■ Brief 1
Extract the lines of the records from their beginning to the line containing "حوزه هستیم و", inclusive, repeating them exactly. Leave the pictures out of your answer.

■ Passage for review
▼

Brien Foerster is clearly ignorant of genuine archaeological method and theory.
He took a video of two Egyptian sarcophagi at the University of Pennsylvania Museum in Philadelphia recently and posted it to YouTube, stating in his silly narration that, because it was carved from basalt, it was “beyond the capability of the Dynastic Egyptians.”
He goes on to say that “we may be looking at a predynastic artifact contemporary with the construction of the Great Pyramids on the Giza Plateau, which we date to 12,000 years old having been made with ‘lost ancient high technology.'” I don’t know who the “we” is, but it certainly isn’t anyone who truly understands Egyptology.
Foerster shows a second “much cruder” sarcophagus lid, which he asks the viewer to compare with the first which was of a “smooth polish.”
The first is object number E16134 from Tell El-Muqdam in Lentopolis, Egypt and dates to the Ptolemaic Period of the 33rd Dynasty. It was crafted in 305-30 BCE of basalt and is the sarchophagus of Putumhese, Commander of the Troops.
The second is object number E15415 from Sedment, Egypt and dates to the New Kingdom in the 18th Dynasty. It was crafted between 1539-1292 BCE from diorite and is a lid from the sarcohpagus of General Paser.
Think of what Foerster is asking us to compare. The first sarcophagus was made in Letopolis (which is now Ausim) around 300 BCE. The second was made in Sedment, a village nearly 150 km to the south but around 1500 BCE. 1200 years before the first!

▲

■ Data section
▼

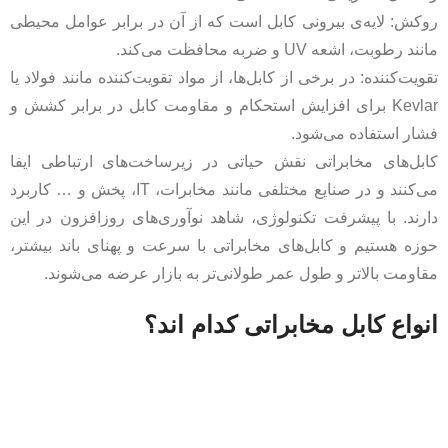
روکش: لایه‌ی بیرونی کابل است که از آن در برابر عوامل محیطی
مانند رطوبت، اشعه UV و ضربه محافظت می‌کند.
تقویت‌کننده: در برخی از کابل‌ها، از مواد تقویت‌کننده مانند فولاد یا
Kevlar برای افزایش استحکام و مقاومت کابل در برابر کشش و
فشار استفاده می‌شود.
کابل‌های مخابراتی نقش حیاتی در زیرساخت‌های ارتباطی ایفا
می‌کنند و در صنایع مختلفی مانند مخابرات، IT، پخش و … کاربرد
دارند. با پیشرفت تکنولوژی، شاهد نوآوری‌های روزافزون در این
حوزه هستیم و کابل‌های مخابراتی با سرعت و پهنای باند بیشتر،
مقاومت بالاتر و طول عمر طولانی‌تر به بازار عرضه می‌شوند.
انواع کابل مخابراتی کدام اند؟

▲

■ Brief 2
Copy the text about Brien Foerster's sarcophagus video exactly, from "The first is" to "before the first!".

■ Exercise output 1
روکش: لایه‌ی بیرونی کابل است که از آن در برابر عوامل محیطی
مانند رطوبت، اشعه UV و ضربه محافظت می‌کند.
تقویت‌کننده: در برخی از کابل‌ها، از مواد تقویت‌کننده مانند فولاد یا
Kevlar برای افزایش استحکام و مقاومت کابل در برابر کشش و
فشار استفاده می‌شود.
کابل‌های مخابراتی نقش حیاتی در زیرساخت‌های ارتباطی ایفا
می‌کنند و در صنایع مختلفی مانند مخابرات، IT، پخش و … کاربرد
دارند. با پیشرفت تکنولوژی، شاهد نوآوری‌های روزافزون در این
حوزه هستیم و کابل‌های مخابراتی با سرعت و پهنای باند بیشتر،

■ Exercise output 2
The first is object number E16134 from Tell El-Muqdam in Lentopolis, Egypt and dates to the Ptolemaic Period of the 33rd Dynasty. It was crafted in 305-30 BCE of basalt and is the sarchophagus of Putumhese, Commander of the Troops.
The second is object number E15415 from Sedment, Egypt and dates to the New Kingdom in the 18th Dynasty. It was crafted between 1539-1292 BCE from diorite and is a lid from the sarcohpagus of General Paser.
Think of what Foerster is asking us to compare. The first sarcophagus was made in Letopolis (which is now Ausim) around 300 BCE. The second was made in Sedment, a village nearly 150 km to the south but around 1500 BCE. 1200 years before the first!